Why does it work down to a few nanosecond accuracies without PTP aware switches and using cheap network cards?

The reason is that Timebeat.app filters outliers in a very effective fashion. We can see this if I show you the plot above but display outliers as well.

Same graph, same time frame. What is evident is how we've managed to filter out the outliers that would have significantly impacted the servo. We simply ignore those offset calculations. Of course Timebeat.app will play nicely along with transparent clocks that make the cut-through time of switches available to PTP, but it's quite nice if the client PTP software is also able to act intelligently. I think Timebeat.app does this particularly well.

Traffic load on low capacity links

I'll give another example from the test environment discussed in this article to illustrate the point. Below I use iperf to saturate the 1Gbps link (which is far easier to saturate than a 200Gbps link) - in fact I do it twice.

As can be observed from the scatterplot below, the filter manages to catch every single value during both iperf runs so that we maintain accurate synchronisation by not tilting the clock servos too hard as a result of network buffer queues etc. Strategies like this are sometimes referred to as "perfect packet" and if implemented correctly they significantly improve accuracy.

In the real world these periods of congestion occur for a few milliseconds here and there in a non-deterministic fashion as clients make requests of servers on the network side and they occur internally in servers when data is transfer across the PCI bus, if the CPU is busy etc. But if you can identify these outliers correctly, then you can ignore them and this improves accuracy greatly.

Conclusion

I think we have shown that we are both good at implementing synchronisation servos and at managing the error introduced by network latencies. Some people (switch vendors primarily) will have you believe that the accuracy of PTP has straight forward positive linear correlation with how much money you spend on buying new PTP aware switches. The reality as we have show is that for sure state-of-the-art hardware has a positive impact on performance, but the quality of the clock synchronisation software is more important than anything else.

I also quite like the front-end we stick on Timebeat.app and for sure it's useful for providing insight into the quality of timekeeping as we have seen. Not only is it useful to our customers, making alerts, reports, deployment easy, but the insight into what is actually going on hop-by-hop in the time chain makes improving the system easier for me its creator. I suspect this is why this system is so much better than other systems available. Simply the insight is complete and all data readily available.

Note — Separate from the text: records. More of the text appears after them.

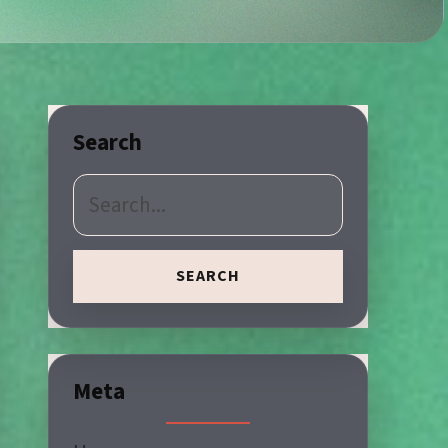
Search
SEARCH
Meta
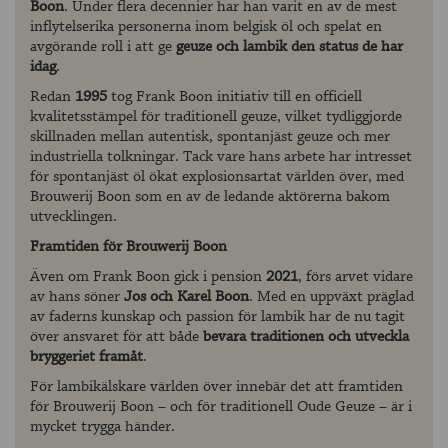
Boon
. Under flera decennier har han varit en av de mest
inflytelserika personerna inom belgisk öl och spelat en
avgörande roll i att ge
geuze och lambik den status de har
idag
.
Redan
1995
tog Frank Boon initiativ till en officiell
kvalitetsstämpel för traditionell geuze, vilket tydliggjorde
skillnaden mellan autentisk, spontanjäst geuze och mer
industriella tolkningar. Tack vare hans arbete har intresset
för spontanjäst öl ökat explosionsartat världen över, med
Brouwerij Boon som en av de ledande aktörerna bakom
utvecklingen.
Framtiden för Brouwerij Boon
Även om Frank Boon gick i pension
2021
, förs arvet vidare
av hans söner
Jos och Karel Boon
. Med en uppväxt präglad
av faderns kunskap och passion för lambik har de nu tagit
över ansvaret för att både
bevara traditionen och utveckla
bryggeriet framåt
.
För lambikälskare världen över innebär det att framtiden
för Brouwerij Boon – och för traditionell Oude Geuze – är i
mycket trygga händer.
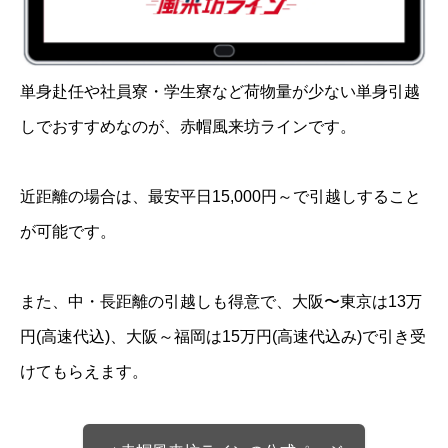
単身赴任や社員寮・学生寮など荷物量が少ない単身引越
しでおすすめなのが、赤帽風来坊ラインです。
近距離の場合は、最安平日15,000円～で引越しすること
が可能です。
また、中・長距離の引越しも得意で、大阪〜東京は13万
円(高速代込)、大阪～福岡は15万円(高速代込み)で引き受
けてもらえます。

I'm personally excited by the increasing number of NICs that are being launched with 1PPS in/out capabilities and the efforts that are under way to build open hardware where GPS receiver and high quality oscillator are commoditised. For us a software vendor making what we could call a Swiss army knife of clock synchronisation for multiple operating systems with a cloud back-end, I would have to say that the future looks quite interesting.

In this lab we used Linux and hardware timestamping throughout. In the future I might write about how we improve clock synchronisation accuracy on the Windows platform and on virtualised platforms. Both are interesting and have their place in the wider ecosystem too.